-- BEGIN TASK MATERIAL --
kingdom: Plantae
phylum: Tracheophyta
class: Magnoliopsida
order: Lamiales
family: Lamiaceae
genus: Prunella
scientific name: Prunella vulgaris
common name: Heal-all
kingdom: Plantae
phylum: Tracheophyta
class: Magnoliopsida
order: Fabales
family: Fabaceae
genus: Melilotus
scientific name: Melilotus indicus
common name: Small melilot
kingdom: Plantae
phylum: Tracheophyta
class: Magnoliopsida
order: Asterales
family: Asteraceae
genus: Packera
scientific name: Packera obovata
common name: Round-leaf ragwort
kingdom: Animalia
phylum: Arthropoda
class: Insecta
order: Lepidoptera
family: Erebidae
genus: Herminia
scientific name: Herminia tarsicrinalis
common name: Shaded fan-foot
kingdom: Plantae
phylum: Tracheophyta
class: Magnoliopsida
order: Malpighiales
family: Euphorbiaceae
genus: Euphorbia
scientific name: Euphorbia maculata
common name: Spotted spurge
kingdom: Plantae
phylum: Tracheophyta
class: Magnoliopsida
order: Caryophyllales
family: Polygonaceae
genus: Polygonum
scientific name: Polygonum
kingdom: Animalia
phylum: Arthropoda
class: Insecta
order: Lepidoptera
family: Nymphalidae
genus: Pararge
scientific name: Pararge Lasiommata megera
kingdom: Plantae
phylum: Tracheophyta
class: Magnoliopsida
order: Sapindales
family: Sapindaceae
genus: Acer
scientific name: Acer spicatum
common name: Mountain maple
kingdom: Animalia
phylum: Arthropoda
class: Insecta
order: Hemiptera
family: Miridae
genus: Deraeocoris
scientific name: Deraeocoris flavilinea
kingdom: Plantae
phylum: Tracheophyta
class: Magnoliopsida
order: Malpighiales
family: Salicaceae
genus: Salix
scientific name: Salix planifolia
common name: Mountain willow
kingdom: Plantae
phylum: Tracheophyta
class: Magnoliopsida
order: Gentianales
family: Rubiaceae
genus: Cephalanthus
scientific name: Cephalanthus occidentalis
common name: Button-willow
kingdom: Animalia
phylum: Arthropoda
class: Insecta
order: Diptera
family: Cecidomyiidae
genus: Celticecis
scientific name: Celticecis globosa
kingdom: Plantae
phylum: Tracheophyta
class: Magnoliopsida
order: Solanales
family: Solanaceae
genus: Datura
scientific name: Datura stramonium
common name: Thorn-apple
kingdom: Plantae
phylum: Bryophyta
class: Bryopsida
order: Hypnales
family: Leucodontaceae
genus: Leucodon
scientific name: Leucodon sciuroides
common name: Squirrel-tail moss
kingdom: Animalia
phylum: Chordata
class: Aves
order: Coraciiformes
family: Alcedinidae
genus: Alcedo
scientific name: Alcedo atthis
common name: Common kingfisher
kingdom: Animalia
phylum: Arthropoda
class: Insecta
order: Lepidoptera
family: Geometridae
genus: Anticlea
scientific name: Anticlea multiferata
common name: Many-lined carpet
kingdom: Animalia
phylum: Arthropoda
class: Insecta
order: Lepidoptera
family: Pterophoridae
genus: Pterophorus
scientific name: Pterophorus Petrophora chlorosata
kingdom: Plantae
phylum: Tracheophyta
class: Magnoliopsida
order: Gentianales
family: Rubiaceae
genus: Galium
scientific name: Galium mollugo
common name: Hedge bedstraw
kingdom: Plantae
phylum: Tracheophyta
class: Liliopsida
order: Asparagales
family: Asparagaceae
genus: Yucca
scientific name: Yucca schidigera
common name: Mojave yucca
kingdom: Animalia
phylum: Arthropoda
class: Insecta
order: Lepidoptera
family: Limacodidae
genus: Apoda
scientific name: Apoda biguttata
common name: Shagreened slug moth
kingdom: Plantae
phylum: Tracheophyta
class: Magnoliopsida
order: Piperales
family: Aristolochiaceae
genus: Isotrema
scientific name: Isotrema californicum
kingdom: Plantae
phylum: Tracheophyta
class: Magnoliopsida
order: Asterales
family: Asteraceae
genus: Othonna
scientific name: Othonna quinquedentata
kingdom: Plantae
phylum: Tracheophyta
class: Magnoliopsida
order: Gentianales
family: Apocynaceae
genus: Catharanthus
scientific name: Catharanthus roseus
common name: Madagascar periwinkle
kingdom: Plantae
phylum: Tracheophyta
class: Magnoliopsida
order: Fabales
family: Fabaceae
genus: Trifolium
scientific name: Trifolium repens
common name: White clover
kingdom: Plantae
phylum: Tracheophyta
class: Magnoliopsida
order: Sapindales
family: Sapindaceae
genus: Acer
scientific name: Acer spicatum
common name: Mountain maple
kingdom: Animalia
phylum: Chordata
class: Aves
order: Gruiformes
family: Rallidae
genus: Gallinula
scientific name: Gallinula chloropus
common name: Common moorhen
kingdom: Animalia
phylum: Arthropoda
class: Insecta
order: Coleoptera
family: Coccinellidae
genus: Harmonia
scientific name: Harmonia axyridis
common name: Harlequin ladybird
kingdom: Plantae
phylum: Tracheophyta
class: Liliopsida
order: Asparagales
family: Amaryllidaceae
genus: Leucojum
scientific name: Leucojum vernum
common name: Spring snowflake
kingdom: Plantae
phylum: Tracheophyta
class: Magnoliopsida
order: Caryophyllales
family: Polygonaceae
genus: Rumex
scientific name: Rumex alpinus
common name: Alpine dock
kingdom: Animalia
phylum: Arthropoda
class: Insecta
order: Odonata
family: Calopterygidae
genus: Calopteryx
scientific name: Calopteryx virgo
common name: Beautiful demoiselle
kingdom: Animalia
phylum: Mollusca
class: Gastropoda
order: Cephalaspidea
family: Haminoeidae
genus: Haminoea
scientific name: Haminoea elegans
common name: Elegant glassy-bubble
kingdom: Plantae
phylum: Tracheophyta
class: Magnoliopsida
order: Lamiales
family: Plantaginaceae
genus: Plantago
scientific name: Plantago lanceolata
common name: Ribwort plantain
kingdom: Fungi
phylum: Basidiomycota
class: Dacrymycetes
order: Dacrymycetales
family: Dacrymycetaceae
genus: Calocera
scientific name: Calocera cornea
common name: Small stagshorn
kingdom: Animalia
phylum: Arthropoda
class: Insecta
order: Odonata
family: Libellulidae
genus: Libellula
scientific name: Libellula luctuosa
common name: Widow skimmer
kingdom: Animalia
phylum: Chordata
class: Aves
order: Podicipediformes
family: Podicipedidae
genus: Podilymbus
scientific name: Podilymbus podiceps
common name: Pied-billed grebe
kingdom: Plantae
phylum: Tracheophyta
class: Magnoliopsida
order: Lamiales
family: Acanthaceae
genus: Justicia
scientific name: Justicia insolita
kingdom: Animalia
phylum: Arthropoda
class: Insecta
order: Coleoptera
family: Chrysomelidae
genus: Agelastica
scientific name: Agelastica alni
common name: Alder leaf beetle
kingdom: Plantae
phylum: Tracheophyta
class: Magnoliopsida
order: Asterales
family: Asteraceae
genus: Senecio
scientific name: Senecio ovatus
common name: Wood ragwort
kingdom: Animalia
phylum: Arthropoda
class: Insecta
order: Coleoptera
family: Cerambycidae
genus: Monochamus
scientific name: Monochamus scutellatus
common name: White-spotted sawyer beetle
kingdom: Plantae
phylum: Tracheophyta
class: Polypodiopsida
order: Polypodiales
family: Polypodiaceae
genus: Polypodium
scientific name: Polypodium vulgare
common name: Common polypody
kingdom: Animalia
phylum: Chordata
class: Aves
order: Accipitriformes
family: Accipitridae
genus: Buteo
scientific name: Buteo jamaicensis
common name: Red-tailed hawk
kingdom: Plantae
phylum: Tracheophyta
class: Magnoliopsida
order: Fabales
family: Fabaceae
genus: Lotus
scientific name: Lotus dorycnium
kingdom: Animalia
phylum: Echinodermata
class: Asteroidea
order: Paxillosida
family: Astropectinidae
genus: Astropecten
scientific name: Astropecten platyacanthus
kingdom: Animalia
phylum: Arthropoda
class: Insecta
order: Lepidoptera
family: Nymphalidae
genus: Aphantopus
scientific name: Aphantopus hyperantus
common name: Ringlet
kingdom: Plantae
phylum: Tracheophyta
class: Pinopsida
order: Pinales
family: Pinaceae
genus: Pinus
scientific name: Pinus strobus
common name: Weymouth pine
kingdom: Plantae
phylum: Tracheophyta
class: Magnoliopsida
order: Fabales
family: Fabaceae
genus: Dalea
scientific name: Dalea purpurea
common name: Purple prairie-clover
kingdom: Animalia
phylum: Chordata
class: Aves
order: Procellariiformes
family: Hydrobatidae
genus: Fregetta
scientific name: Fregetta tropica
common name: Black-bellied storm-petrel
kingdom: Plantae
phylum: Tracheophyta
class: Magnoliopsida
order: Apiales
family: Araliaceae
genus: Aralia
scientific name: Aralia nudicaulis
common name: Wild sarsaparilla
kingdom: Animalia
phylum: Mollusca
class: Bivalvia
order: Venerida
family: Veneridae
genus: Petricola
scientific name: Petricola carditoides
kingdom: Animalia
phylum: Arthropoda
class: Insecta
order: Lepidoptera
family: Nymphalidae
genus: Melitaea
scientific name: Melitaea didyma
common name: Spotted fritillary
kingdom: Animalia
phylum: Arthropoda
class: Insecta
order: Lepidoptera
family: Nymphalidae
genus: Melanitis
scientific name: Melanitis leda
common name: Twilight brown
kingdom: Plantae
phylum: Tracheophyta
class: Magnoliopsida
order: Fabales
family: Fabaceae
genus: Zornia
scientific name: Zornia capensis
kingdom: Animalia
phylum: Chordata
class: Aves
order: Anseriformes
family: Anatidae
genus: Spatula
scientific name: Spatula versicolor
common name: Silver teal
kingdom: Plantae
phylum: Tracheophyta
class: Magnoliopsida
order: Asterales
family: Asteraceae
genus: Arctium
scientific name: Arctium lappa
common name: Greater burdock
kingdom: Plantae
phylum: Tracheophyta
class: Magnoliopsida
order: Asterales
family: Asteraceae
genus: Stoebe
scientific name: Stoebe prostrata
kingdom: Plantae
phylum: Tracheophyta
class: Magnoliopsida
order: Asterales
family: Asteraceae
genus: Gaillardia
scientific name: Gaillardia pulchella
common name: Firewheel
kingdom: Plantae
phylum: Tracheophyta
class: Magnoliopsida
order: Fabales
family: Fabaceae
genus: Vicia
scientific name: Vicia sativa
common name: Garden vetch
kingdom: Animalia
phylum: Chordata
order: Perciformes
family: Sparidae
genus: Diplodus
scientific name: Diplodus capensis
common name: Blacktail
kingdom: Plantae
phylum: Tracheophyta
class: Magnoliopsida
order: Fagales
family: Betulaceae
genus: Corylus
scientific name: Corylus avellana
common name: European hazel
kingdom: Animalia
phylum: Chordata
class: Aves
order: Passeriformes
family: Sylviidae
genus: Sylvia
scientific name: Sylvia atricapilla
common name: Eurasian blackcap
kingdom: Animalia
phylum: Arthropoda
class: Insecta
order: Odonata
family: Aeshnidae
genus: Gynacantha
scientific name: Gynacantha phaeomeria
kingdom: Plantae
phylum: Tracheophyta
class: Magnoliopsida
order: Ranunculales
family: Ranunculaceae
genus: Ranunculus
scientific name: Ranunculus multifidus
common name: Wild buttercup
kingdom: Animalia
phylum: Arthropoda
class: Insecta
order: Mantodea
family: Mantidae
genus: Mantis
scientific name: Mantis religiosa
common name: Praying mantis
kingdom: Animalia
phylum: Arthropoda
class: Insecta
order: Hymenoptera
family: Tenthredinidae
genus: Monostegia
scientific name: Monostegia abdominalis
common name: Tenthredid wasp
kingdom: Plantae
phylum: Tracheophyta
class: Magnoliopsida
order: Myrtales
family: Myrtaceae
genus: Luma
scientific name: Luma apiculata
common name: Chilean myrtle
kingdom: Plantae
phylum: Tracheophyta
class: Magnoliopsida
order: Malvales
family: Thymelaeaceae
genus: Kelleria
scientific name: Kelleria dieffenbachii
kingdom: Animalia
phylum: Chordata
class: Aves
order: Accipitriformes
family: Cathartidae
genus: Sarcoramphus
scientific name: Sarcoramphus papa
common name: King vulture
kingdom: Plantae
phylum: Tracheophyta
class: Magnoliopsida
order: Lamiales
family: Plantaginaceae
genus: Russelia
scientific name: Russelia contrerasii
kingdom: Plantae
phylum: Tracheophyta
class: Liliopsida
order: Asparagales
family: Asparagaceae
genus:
-- END TASK MATERIAL --
● **EXERCISE AIM**
Retype the lines starting with the line containing "scientific name: Haminoea elegans" and continuing through the line containing "genus: Libellula", without altering them in any way.

● **SOLUTION**
scientific name: Haminoea elegans
common name: Elegant glassy-bubble
kingdom: Plantae
phylum: Tracheophyta
class: Magnoliopsida
order: Lamiales
family: Plantaginaceae
genus: Plantago
scientific name: Plantago lanceolata
common name: Ribwort plantain
kingdom: Fungi
phylum: Basidiomycota
class: Dacrymycetes
order: Dacrymycetales
family: Dacrymycetaceae
genus: Calocera
scientific name: Calocera cornea
common name: Small stagshorn
kingdom: Animalia
phylum: Arthropoda
class: Insecta
order: Odonata
family: Libellulidae
genus: Libellula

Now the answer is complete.